Application without interpretation leads to false doctrine
I’m convinced that a huge portion of bad doctrine in the church today doesn’t come from differences in interpretation but a complete lack of it! Let me give you an example.
I spoke with a Pentecostal friend a few months ago who believes that all Christians will speak in tongues the moment they are saved, a common view in some circles. What was his biblical reasoning? Acts 10:44-48, the passage about the gentiles first receiving the Holy Spirit.
He basically used the SOAP method, saying, “Here’s the Scripture. We see that they believed the gospel and immediately received the Spirit, speaking in tongues as proof. So, that’s obviously how it works for us, too.” This is a good observation of what happened in the passage, but the lack of any interpretation led to a false application.
In the story’s context in Acts, verse 45 is pretty important. The Jewish believers with Peter were amazed that God was accepting the gentiles. That was still a crazy thought for them. So, to make it absolutely unquestionable, God had the Gentiles speak in tongues in front of them.

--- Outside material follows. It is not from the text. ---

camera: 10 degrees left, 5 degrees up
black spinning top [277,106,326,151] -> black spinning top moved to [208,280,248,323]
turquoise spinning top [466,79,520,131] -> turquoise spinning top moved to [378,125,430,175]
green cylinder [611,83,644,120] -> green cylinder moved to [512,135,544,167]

We see the racial barriers continued in chapter 11. Other Jewish believers were criticizing Peter for going to the Gentiles. What was his defense? That he saw them receive the Spirit just like the Jewish believers (Acts 11:15-18). God used the miraculous sign of tongues to prove a point and bring unity to the church in its early days.

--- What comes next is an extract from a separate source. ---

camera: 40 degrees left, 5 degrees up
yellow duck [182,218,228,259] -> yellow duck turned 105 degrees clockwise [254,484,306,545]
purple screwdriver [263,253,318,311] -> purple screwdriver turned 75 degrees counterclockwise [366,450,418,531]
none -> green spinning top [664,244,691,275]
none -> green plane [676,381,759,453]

When read in that context, it’s really hard to use this text to say that everyone will speak in tongues when they’re saved. It’s a story about God making a specific point at a specific time. So, I don’t think my friend is mistaken because we interpret the text differently but because he skips interpretation altogether.
Application without interpretation makes the Bible about us, not Jesus
Another problem with jumping to the application is that it makes the Bible and every verse about us. That’s dangerous territory. According to John 5:46 and Luke 24:27, 44-48, the entire Bible is about Jesus!

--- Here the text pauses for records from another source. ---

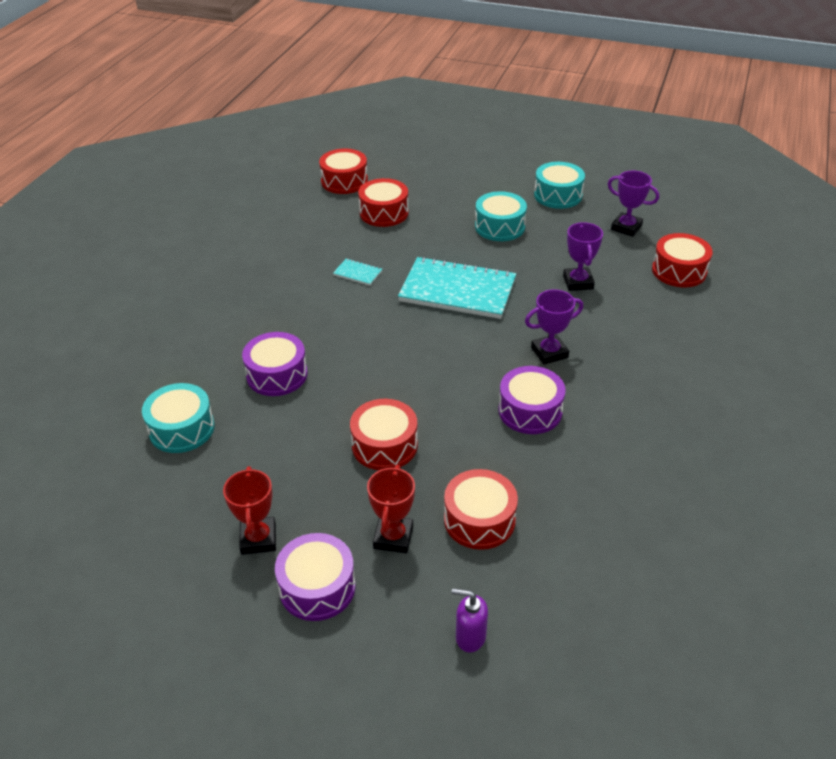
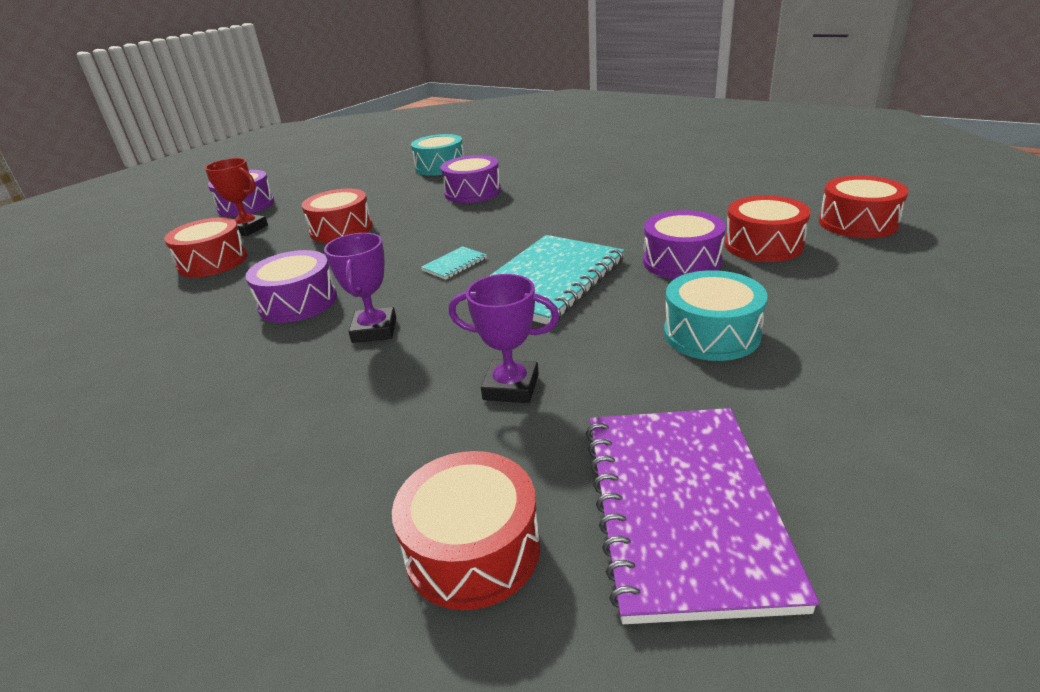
camera: 110 degrees right, 10 degrees down
red trophy [223,466,276,555] -> none
turquoise notebook [333,259,382,285] -> turquoise notebook moved to [421,246,487,280]
purple soap dispenser [452,588,488,652] -> none
turquoise drum [534,162,585,209] -> none
purple trophy [608,171,659,237] -> purple notebook [586,408,819,624]
none -> purple drum [643,210,726,279]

When we read the Bible looking for ourselves, we miss Jesus and his glory. On the contrary, if we read the Bible trying to figure out the meaning God wanted each passage to convey (i.e. interpretation), then we will see the beauty of God’s plan of salvation and our role in it.
I had this in mind when I created the printable Bible study that I use. It guards me against reading the text with selfish eyes. This strategy doesn’t make the Bible any less applicable but causes us to apply it correctly. We apply the text in light of Jesus and his death and resurrection.
Applying the Bible practically to our lives is crucial. It’s not a textbook to be studied for a test but the Word of the living God meant to impact and change us. We must keep in mind, though, that the Bible isn’t mainly about us.
We need to put application in its proper place, after interpretation and in light of Christ. Not only will this guard against false doctrine but the applications will be better, more accurate, and Jesus-centered, giving him the glory he deserves.